Los hombres no somos corresponsables con los valores y las actividades que son mayormente ejercidas por las mujeres
El pasado mes de diciembre asistí al “Festivalet de Nadal” de Danza de Arbúcies (Girona). Con una asistencia de público importante, unas 400 personas, llenando el local, agotadas las entradas con semanas de antelación.
Unas 80 artistas danzantes, de la Escola de Dansa de Arbúcies, desde 4 hasta 40 y pico años. Era una muestra de las coreografías que aprenden y practican en la Escola. La recaudación tiene fines benéficos.
Lo que me sorprendió fue que, como bien he escrito (Unas 80 artistas), no había ni un solo hombre, todo mujeres.
Mientras las mujeres, con su esfuerzo, van entrando más y más en actividades habitual y tradicionalmente de hombres, los hombres parece que no entramos en el mundo habitual y tradicionalmente de mujeres.
Recientemente se ha publicado el dato de la presencia femenina en el trabajo de la construcción. Más de un 10% de las personas en este sector tan masculino son mujeres, subiendo año tras año su participación. Puede parecer poco, pero hasta hace pocos años la presencia femenina en la construcción era inexistente. En otras muchas actividades masculinas (bomberos, seguridad, industria pesada, transporte, etc) ha aumentado significativamente su presencia.
Si vamos a un museo, lo más probable es que haya una mayoría de mujeres.

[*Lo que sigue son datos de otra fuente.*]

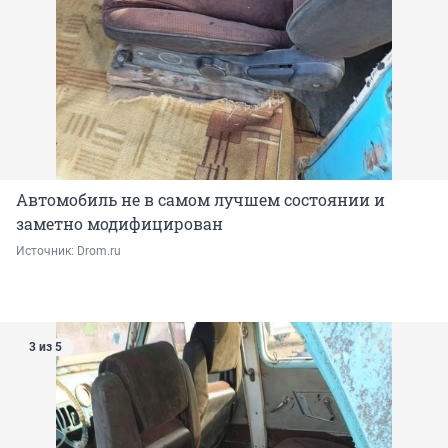
Автомобиль не в самом лучшем состоянии и
заметно модифицирован
Источник: 
Drom.ru
3 из 5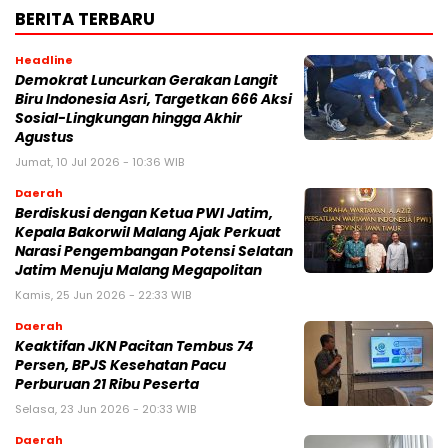
BERITA TERBARU
Headline
Demokrat Luncurkan Gerakan Langit
Biru Indonesia Asri, Targetkan 666 Aksi
Sosial-Lingkungan hingga Akhir
Agustus
Jumat, 10 Jul 2026 - 10:36 WIB
Daerah
Berdiskusi dengan Ketua PWI Jatim,
Kepala Bakorwil Malang Ajak Perkuat
Narasi Pengembangan Potensi Selatan
Jatim Menuju Malang Megapolitan
Kamis, 25 Jun 2026 - 22:33 WIB
Daerah
Keaktifan JKN Pacitan Tembus 74
Persen, BPJS Kesehatan Pacu
Perburuan 21 Ribu Peserta
Selasa, 23 Jun 2026 - 20:33 WIB
Daerah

Lo mismo si vamos a alguna salida o actividad cultural, conferencias, exposiciones, viajes organizados, cursos y actividades en centros sociales. Siempre con mayoría abundante femenina.
En los deportes tradicionalmente masculinos, futbol, baloncesto y tantos otros, la presencia de equipos femeninos está aumentando mucho, llegando a codearse con los hombres en asistencia e interés social.
En cambio, en todo lo “tradicionalmente” femenino, no ha aumentado el “interés” y presencia masculina.
Nos podemos preguntar cuáles pueden ser los motivos de este “desequilibrio”. Creo que debemos aludir a la expresión: “tradicionalmente”. Los hombres parece que estamos muy bien en la zona de “confort”, no nos interesamos apenas por lo que ocurre en el mundo “tradicionalmente” femenino.
Parece que, incluso, seamos renuentes a la hora de abrir puertas que posibiliten la integración de mujeres en ese mundo tradicionalmente masculino. Se percibe cierto tufo de misoginia. Han de imponerse por ley cuotas de participación, desde la política hasta los órganos de dirección de empresas, para que haya avances en este sentido.
A las mujeres no se les obliga a ir aumentando su presencia y participación en actividades eminentemente masculinas, lo hacen porque tienen interés y piensan que pueden contribuir a mejorar el valor que aportamos, tanto económica como socialmente. Suelen llegar mejor preparadas, con más formación y disposición para entrar. Y al haberse desarrollado leyes y normas que ayudan a favorecer la incorporación femenina, las mujeres se van integrando y preparando para ello.
A pesar de los prejuicios, va aumentando más y más su presencia, también a pesar de las ocupaciones adicionales que muchas mujeres llevan adelante y que muchas veces los hombres no somos proclives a realizar. Por ejemplo, se ha tenido que obligar, por ley, a los hombres que hagan efectivas las semanas de cuidado de los recién nacidos. Antes, cuando se podía optar por hacerlo uno u otro progenitor/a, eran mayoría las mujeres que terminaban ocupándose esas semanas en teoría asignadas al hombre.
También en la escuela, en estas actividades como la danza, y tantas otras, consideradas extraescolares, parece que no se fomenta o posibilita, e incluso no está bien visto, que niños participen con las niñas.
Posiblemente sea en la escuela donde se pueda fomentar la integración de hombres y mujeres en todo tipo de actividades. Aunque también debe ser parte de la educación y guía de los progenitores el fomentar esta inclusión en las actividades donde “tradicionalmente” hay mayoría significativa de mujeres.